The evening arrived; the boys took their places. The master, in his cook’s uniform, stationed himself at the copper; his pauper assistants ranged themselves behind him; the gruel was served out; and a long grace was said over the short commons. The gruel disappeared; the boys whispered each other, and winked at Oliver; while his next neighbors nudged him. Child as he was, he was desperate with hunger, and reckless with misery. He rose from the table; and advancing to the master, basin and spoon in hand, said: somewhat alarmed at his own temerity:
“Please, sir, I want some more.”
The master was a fat, healthy man; but he turned very pale. He gazed in stupefied astonishment on the small rebel for some seconds, and then clung for support to the copper. The assistants were paralyzed with wonder; the boys with fear.
“What!” said the master at length, in a faint voice.
“Please, sir,” replied Oliver, “I want some more.”
The master aimed a blow at Oliver’s head with the ladle; pinioned him in his arm; and shrieked aloud for the beadle.
The board were sitting in solemn conclave, when Mr. Bumble rushed into the room in great excitement, and addressing the gentleman in the high chair, said,
“Mr. Limbkins, I beg your pardon, sir! Oliver Twist has asked for more!”
There was a general start. Horror was depicted on every countenance.

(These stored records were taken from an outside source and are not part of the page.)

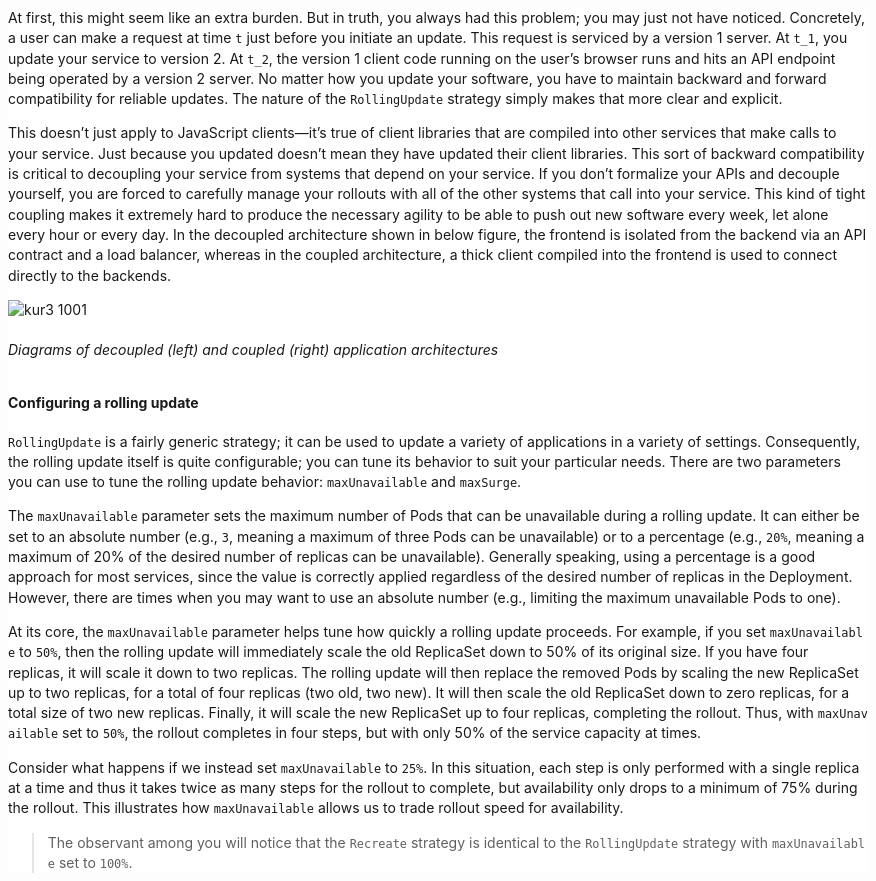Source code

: At first, this might seem like an extra burden. But in truth, you always had this problem; you may just not have noticed. Concretely, a user can make a request at time `t` just before you initiate an update. This request is serviced by a version 1 server. At `t_1`, you update your service to version 2. At `t_2`, the version 1 client code running on the user’s browser runs and hits an API endpoint being operated by a version 2 server. No matter how you update your software, you have to maintain backward and forward compatibility for reliable updates. The nature of the `RollingUpdate` strategy simply makes that more clear and explicit.

This doesn’t just apply to JavaScript clients—it’s true of client libraries that are compiled into other services that make calls to your service. Just because you updated doesn’t mean they have updated their client libraries. This sort of backward compatibility is critical to decoupling your service from systems that depend on your service. If you don’t formalize your APIs and decouple yourself, you are forced to carefully manage your rollouts with all of the other systems that call into your service. This kind of tight coupling makes it extremely hard to produce the necessary agility to be able to push out new software every week, let alone every hour or every day. In the decoupled architecture shown in below figure, the frontend is isolated from the backend via an API contract and a load balancer, whereas in the coupled architecture, a thick client compiled into the frontend is used to connect directly to the backends.

![kur3 1001](https://learning.oreilly.com/api/v2/epubs/urn:orm:book:9781098110192/files/assets/kur3_1001.png)

###### Diagrams of decoupled (left) and coupled (right) application architectures

#### Configuring a rolling update

`RollingUpdate` is a fairly generic strategy; it can be used to update a variety of applications in a variety of settings. Consequently, the rolling update itself is quite configurable; you can tune its behavior to suit your particular needs. There are two parameters you can use to tune the rolling update behavior: `maxUnavailable` and `maxSurge`.

The `maxUnavailable` parameter sets the maximum number of Pods that can be unavailable during a rolling update. It can either be set to an absolute number (e.g., `3`, meaning a maximum of three Pods can be unavailable) or to a percentage (e.g., `20%`, meaning a maximum of 20% of the desired number of replicas can be unavailable). Generally speaking, using a percentage is a good approach for most services, since the value is correctly applied regardless of the desired number of replicas in the Deployment. However, there are times when you may want to use an absolute number (e.g., limiting the maximum unavailable Pods to one).

At its core, the `maxUnavailable` parameter helps tune how quickly a rolling update proceeds. For example, if you set `maxUnavailable` to `50%`, then the rolling update will immediately scale the old ReplicaSet down to 50% of its original size. If you have four replicas, it will scale it down to two replicas. The rolling update will then replace the removed Pods by scaling the new ReplicaSet up to two replicas, for a total of four replicas (two old, two new). It will then scale the old ReplicaSet down to zero replicas, for a total size of two new replicas. Finally, it will scale the new ReplicaSet up to four replicas, completing the rollout. Thus, with `maxUnavailable` set to `50%`, the rollout completes in four steps, but with only 50% of the service capacity at times.

Consider what happens if we instead set `maxUnavailable` to `25%`. In this situation, each step is only performed with a single replica at a time and thus it takes twice as many steps for the rollout to complete, but availability only drops to a minimum of 75% during the rollout. This illustrates how `maxUnavailable` allows us to trade rollout speed for availability.

> The observant among you will notice that the `Recreate` strategy is identical to the `RollingUpdate` strategy with `maxUnavailable` set to `100%`.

“For more!” said Mr. Limbkins. “Compose yourself, Bumble, and answer me distinctly. Do I understand that he asked for more, after he had eaten the supper allotted by the dietary?”
“He did, sir,” replied Bumble.
“That boy will be hung,” said the gentleman in the white waistcoat. “I know that boy will be hung.”
Nobody controverted the prophetic gentleman’s opinion. An animated discussion took place. Oliver was ordered into instant confinement; and a bill was next morning pasted on the outside of the gate, offering a reward of five pounds to anybody who would take Oliver Twist off the hands of the parish. In other words, five pounds and Oliver Twist were offered to any man or woman who wanted an apprentice to any trade, business, or calling.
“I never was more convinced of anything in my life,’ said the gentleman in the white waistcoat, as he knocked at the gate and read the bill next morning: ‘I never was more convinced of anything in my life, than I am that that boy will come to be hung.”
As I purpose to show in the sequel whether the white waistcoated gentleman was right or not, I should perhaps mar the interest of this narrative (supposing it to possess any at all), if I ventured to hint just yet, whether the life of Oliver Twist had this violent termination or no.